Singapore’s GIC Pte Ltd’s top executive is warning that inflationary headwinds risk unwinding the sovereign wealth fund’s gains over the last 40 years, and that portfolio diversification will be more challenging as central banks hike interest rates to battle rising consumer prices.
Chief Executive Officer Lim Chow Kiat points out that high inflation not only eats into real returns but has an adverse impact on economic stability, which raises the risk premia on financial assets. He says few asset classes are spared in such an environment.
“While the increase in inflation caused by pandemic-induced supply disruptions and a strong recovery in demand should eventually fade, the reversal of the longer-term drivers of disinflation is concerning,” Lim writes in GIC’s annual report published recently.
GIC was born in 1981, when US inflation approached 10% and long-term interest rates were at 14%.

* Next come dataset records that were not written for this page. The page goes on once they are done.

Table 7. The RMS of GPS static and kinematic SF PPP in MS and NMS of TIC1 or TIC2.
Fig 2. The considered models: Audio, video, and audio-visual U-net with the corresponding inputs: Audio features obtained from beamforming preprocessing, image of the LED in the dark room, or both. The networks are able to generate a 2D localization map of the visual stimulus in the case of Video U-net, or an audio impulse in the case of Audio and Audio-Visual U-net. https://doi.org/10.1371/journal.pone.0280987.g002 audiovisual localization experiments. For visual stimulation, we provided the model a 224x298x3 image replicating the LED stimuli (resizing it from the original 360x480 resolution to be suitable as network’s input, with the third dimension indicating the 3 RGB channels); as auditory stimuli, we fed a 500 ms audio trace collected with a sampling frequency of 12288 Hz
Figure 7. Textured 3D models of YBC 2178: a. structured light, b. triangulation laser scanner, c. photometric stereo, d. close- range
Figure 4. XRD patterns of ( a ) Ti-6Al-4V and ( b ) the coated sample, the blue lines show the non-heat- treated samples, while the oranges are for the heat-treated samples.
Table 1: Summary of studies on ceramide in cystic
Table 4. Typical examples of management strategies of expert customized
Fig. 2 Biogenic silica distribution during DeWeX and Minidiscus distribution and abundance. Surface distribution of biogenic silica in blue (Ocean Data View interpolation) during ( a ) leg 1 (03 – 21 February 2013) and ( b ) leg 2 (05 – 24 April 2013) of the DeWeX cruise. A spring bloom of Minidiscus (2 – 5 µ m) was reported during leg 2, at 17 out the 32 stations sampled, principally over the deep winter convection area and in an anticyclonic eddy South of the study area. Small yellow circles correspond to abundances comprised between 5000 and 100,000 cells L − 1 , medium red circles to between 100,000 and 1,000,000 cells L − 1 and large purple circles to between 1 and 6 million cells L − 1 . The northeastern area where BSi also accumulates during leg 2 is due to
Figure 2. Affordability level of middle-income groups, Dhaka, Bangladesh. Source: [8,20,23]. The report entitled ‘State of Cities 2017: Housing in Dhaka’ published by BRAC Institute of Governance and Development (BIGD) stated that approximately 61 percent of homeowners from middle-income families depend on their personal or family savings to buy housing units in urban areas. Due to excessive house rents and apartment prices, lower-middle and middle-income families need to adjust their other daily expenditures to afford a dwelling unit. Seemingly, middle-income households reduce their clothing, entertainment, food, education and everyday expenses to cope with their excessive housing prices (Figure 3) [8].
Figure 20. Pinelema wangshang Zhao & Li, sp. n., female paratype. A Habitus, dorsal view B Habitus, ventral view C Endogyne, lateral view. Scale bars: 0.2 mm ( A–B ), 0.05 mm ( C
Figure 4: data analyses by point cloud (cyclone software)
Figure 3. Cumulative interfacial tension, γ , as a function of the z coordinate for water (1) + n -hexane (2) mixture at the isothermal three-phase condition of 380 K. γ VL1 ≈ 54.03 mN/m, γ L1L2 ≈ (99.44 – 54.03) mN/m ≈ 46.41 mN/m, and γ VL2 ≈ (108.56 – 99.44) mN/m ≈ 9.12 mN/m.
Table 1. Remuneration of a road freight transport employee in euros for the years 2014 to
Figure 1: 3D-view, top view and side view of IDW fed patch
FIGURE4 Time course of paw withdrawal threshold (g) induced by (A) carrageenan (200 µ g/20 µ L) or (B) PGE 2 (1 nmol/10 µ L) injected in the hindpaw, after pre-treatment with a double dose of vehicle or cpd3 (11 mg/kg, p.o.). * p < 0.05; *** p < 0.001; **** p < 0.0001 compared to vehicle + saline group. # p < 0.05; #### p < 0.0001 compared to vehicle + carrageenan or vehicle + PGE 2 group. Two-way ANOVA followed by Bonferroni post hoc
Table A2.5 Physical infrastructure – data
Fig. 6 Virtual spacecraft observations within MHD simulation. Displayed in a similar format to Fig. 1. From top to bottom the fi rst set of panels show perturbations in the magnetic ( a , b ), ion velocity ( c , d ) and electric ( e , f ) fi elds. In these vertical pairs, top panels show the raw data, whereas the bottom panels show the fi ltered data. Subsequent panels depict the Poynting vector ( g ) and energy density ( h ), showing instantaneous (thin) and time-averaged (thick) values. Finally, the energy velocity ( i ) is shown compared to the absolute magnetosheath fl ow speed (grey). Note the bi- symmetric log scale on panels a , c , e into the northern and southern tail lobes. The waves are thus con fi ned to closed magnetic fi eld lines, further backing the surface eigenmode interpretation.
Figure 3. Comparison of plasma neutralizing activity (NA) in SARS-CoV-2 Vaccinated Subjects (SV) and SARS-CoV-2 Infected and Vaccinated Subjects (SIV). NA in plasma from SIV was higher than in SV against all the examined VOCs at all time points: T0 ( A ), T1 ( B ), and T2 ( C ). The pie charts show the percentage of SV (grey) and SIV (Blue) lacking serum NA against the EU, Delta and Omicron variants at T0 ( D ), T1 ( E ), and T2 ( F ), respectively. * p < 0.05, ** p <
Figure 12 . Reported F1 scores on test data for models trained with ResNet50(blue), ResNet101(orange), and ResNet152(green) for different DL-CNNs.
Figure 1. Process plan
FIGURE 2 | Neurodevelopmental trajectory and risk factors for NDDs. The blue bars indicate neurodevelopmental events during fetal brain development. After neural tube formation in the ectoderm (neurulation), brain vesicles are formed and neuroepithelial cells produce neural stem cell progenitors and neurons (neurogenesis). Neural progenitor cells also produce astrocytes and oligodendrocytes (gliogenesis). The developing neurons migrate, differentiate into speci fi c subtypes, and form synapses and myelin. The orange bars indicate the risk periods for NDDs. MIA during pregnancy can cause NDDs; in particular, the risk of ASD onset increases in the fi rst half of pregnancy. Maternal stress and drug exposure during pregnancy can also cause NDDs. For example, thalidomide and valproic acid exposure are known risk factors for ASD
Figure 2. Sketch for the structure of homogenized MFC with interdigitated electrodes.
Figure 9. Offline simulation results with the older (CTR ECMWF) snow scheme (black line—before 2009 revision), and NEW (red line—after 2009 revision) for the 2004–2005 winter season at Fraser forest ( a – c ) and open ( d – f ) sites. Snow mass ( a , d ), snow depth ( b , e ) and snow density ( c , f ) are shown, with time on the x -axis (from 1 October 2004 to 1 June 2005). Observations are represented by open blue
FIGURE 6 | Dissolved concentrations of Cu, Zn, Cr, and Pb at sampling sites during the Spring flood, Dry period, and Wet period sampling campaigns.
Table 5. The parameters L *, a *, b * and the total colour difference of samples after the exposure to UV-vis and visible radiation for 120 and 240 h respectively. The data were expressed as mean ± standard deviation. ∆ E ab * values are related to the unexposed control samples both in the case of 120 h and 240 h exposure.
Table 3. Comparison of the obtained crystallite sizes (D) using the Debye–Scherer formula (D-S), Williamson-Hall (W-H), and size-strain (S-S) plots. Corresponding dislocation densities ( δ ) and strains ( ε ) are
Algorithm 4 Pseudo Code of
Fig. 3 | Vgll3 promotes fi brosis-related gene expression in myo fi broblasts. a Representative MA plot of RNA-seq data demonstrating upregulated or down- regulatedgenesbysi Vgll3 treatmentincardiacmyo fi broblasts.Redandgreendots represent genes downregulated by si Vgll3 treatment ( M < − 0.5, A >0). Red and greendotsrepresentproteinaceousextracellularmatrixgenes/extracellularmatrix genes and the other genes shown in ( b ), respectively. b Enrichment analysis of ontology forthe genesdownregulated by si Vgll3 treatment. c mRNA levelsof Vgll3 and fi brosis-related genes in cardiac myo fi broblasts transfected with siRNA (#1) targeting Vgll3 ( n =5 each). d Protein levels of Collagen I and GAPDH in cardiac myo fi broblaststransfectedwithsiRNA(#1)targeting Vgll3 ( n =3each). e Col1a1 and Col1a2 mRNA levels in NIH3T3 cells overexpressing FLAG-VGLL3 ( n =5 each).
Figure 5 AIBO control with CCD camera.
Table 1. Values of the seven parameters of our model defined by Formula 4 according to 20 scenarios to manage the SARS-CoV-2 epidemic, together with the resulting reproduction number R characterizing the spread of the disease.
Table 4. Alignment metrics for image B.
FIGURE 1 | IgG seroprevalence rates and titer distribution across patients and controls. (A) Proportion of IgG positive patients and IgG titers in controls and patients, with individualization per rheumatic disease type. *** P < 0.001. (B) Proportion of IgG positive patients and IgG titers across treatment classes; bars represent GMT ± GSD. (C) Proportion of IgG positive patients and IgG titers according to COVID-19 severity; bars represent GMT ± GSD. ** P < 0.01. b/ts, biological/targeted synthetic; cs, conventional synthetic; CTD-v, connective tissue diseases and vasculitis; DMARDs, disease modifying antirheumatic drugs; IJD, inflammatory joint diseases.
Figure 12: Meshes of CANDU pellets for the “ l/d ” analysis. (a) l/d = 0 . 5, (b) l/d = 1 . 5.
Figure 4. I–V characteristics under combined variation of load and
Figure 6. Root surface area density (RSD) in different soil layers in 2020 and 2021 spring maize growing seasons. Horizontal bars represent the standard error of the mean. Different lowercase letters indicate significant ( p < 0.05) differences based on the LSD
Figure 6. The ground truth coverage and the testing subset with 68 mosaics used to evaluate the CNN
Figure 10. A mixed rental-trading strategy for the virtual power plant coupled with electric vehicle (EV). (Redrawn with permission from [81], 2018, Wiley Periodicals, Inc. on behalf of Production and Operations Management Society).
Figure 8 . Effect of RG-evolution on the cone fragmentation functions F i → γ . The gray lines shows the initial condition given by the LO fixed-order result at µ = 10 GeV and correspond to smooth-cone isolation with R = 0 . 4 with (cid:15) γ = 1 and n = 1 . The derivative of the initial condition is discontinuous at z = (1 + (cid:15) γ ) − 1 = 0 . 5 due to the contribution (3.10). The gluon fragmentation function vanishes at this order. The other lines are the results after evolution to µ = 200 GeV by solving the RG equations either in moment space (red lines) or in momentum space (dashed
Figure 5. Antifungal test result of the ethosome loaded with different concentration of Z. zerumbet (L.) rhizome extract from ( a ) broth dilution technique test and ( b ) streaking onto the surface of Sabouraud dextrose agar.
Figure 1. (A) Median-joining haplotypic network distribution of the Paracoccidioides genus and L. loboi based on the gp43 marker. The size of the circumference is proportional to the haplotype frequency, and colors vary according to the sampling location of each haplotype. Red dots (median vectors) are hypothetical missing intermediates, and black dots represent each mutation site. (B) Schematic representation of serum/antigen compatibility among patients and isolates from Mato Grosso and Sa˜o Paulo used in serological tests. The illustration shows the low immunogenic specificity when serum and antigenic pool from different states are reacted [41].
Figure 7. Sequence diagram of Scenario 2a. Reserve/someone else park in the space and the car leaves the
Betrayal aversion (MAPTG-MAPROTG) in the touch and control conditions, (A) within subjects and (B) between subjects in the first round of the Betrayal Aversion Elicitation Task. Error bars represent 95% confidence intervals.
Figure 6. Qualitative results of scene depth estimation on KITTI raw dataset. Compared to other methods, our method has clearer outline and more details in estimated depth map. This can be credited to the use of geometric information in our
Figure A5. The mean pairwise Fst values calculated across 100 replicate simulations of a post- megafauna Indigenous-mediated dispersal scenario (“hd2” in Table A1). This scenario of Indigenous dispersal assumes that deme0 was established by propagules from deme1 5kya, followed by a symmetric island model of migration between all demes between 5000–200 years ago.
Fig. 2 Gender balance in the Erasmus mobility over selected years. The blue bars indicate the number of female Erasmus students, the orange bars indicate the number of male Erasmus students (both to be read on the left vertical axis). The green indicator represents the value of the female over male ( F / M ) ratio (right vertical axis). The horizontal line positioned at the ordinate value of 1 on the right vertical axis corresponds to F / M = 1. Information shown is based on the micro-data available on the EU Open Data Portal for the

Lim notes that there was a secular decline in inflation and interest rates over the next four decades. That period may be coming to an end.
“Disinflationary tailwinds may be turning into inflationary headwinds,” he says. “Such a development would reverse the gains made in GIC’s first 40 years.”
According to Lim, GIC has “doubled down” on its core investment principles of portfolio diversification and taking a long view, and that it is “ready to pivot as new challenges and opportunities arise”.
GIC recorded an annualised 20-year real return of 4.2% for its financial year ended March 31, down slightly from 4.3% a year ago.
The wealth fund doesn’t publicly disclose the value of its assets, the biggest share of which – 37% – was invested in nominal bonds and cash in the last financial year. Of the balance, 17% was in private equity, 16% in emerging-market equities, 14% in developed-market equities, 10% in real estate, and 6% in inflation-linked bonds.
The shares are roughly the same as in the year ended March 2021.
Some 37% of the assets were invested in the US, 25% in Asia ex-Japan, 8% in the eurozone, 7% in Japan, 4% each in Latin America and the UK, and 5% in the Middle East, Africa, and the rest of Europe. Another 10% is categorised as ‘global’.
The Sovereign Wealth Fund Institute estimates GIC had around US$690 billion of assets as of March 2022.